EXERCISE OBJECTIVE: Print out the records precisely, keeping each line identical to its source.

RECORDS FOR THE TASK:
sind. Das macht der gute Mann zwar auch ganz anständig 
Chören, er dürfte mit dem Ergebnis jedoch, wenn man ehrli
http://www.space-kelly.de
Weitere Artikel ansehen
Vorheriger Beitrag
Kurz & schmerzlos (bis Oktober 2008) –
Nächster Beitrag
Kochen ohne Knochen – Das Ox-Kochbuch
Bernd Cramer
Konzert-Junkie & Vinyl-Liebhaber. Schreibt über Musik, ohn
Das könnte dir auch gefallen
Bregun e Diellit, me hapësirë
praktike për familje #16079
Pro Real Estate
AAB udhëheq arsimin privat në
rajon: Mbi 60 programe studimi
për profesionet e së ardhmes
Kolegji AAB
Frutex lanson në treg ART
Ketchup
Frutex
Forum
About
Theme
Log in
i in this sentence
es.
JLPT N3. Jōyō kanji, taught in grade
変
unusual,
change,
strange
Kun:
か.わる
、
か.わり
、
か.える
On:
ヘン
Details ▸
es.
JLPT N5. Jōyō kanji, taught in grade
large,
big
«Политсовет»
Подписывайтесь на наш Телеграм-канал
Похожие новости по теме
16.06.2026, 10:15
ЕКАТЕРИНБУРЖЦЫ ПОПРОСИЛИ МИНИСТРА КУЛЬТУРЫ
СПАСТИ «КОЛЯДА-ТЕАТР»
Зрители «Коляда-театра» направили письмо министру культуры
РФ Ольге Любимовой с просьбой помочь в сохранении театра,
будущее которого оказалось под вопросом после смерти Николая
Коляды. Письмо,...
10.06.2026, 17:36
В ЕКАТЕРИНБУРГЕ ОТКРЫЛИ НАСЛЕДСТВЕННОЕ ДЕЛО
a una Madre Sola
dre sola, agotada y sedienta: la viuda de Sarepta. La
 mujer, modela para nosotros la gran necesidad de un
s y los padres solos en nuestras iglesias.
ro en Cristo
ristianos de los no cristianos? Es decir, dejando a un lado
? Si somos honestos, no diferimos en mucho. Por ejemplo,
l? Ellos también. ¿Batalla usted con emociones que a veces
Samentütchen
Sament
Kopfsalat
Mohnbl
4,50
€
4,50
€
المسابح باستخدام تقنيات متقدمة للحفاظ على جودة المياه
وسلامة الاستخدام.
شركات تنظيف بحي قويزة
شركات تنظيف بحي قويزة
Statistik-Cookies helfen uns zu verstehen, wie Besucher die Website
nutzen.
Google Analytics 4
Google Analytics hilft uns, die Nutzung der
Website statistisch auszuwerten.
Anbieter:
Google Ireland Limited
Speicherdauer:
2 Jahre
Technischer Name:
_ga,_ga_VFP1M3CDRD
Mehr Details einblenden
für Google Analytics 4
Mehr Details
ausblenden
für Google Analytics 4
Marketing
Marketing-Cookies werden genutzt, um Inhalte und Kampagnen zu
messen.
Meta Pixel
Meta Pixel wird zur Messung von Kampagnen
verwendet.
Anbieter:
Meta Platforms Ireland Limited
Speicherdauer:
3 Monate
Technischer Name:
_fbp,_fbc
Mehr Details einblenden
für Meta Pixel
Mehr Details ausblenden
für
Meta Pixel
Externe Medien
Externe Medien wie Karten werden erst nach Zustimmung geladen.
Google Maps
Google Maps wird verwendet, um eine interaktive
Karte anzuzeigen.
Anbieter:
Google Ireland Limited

FINISHED EXERCISE:
sind. Das macht der gute Mann zwar auch ganz anständig 
Chören, er dürfte mit dem Ergebnis jedoch, wenn man ehrli
http://www.space-kelly.de
Weitere Artikel ansehen
Vorheriger Beitrag
Kurz & schmerzlos (bis Oktober 2008) –
Nächster Beitrag
Kochen ohne Knochen – Das Ox-Kochbuch
Bernd Cramer
Konzert-Junkie & Vinyl-Liebhaber. Schreibt über Musik, ohn
Das könnte dir auch gefallen
Bregun e Diellit, me hapësirë
praktike për familje #16079
Pro Real Estate
AAB udhëheq arsimin privat në
rajon: Mbi 60 programe studimi
për profesionet e së ardhmes
Kolegji AAB
Frutex lanson në treg ART
Ketchup
Frutex
Forum
About
Theme
Log in
i in this sentence
es.
JLPT N3. Jōyō kanji, taught in grade
変
unusual,
change,
strange
Kun:
か.わる
、
か.わり
、
か.える
On:
ヘン
Details ▸
es.
JLPT N5. Jōyō kanji, taught in grade
large,
big
«Политсовет»
Подписывайтесь на наш Телеграм-канал
Похожие новости по теме
16.06.2026, 10:15
ЕКАТЕРИНБУРЖЦЫ ПОПРОСИЛИ МИНИСТРА КУЛЬТУРЫ
СПАСТИ «КОЛЯДА-ТЕАТР»
Зрители «Коляда-театра» направили письмо министру культуры
РФ Ольге Любимовой с просьбой помочь в сохранении театра,
будущее которого оказалось под вопросом после смерти Николая
Коляды. Письмо,...
10.06.2026, 17:36
В ЕКАТЕРИНБУРГЕ ОТКРЫЛИ НАСЛЕДСТВЕННОЕ ДЕЛО
a una Madre Sola
dre sola, agotada y sedienta: la viuda de Sarepta. La
 mujer, modela para nosotros la gran necesidad de un
s y los padres solos en nuestras iglesias.
ro en Cristo
ristianos de los no cristianos? Es decir, dejando a un lado
? Si somos honestos, no diferimos en mucho. Por ejemplo,
l? Ellos también. ¿Batalla usted con emociones que a veces
Samentütchen
Sament
Kopfsalat
Mohnbl
4,50
€
4,50
€
المسابح باستخدام تقنيات متقدمة للحفاظ على جودة المياه
وسلامة الاستخدام.
شركات تنظيف بحي قويزة
شركات تنظيف بحي قويزة
Statistik-Cookies helfen uns zu verstehen, wie Besucher die Website
nutzen.
Google Analytics 4
Google Analytics hilft uns, die Nutzung der
Website statistisch auszuwerten.
Anbieter:
Google Ireland Limited
Speicherdauer:
2 Jahre
Technischer Name:
_ga,_ga_VFP1M3CDRD
Mehr Details einblenden
für Google Analytics 4
Mehr Details
ausblenden
für Google Analytics 4
Marketing
Marketing-Cookies werden genutzt, um Inhalte und Kampagnen zu
messen.
Meta Pixel
Meta Pixel wird zur Messung von Kampagnen
verwendet.
Anbieter:
Meta Platforms Ireland Limited
Speicherdauer:
3 Monate
Technischer Name:
_fbp,_fbc
Mehr Details einblenden
für Meta Pixel
Mehr Details ausblenden
für
Meta Pixel
Externe Medien
Externe Medien wie Karten werden erst nach Zustimmung geladen.
Google Maps
Google Maps wird verwendet, um eine interaktive
Karte anzuzeigen.
Anbieter:
Google Ireland Limited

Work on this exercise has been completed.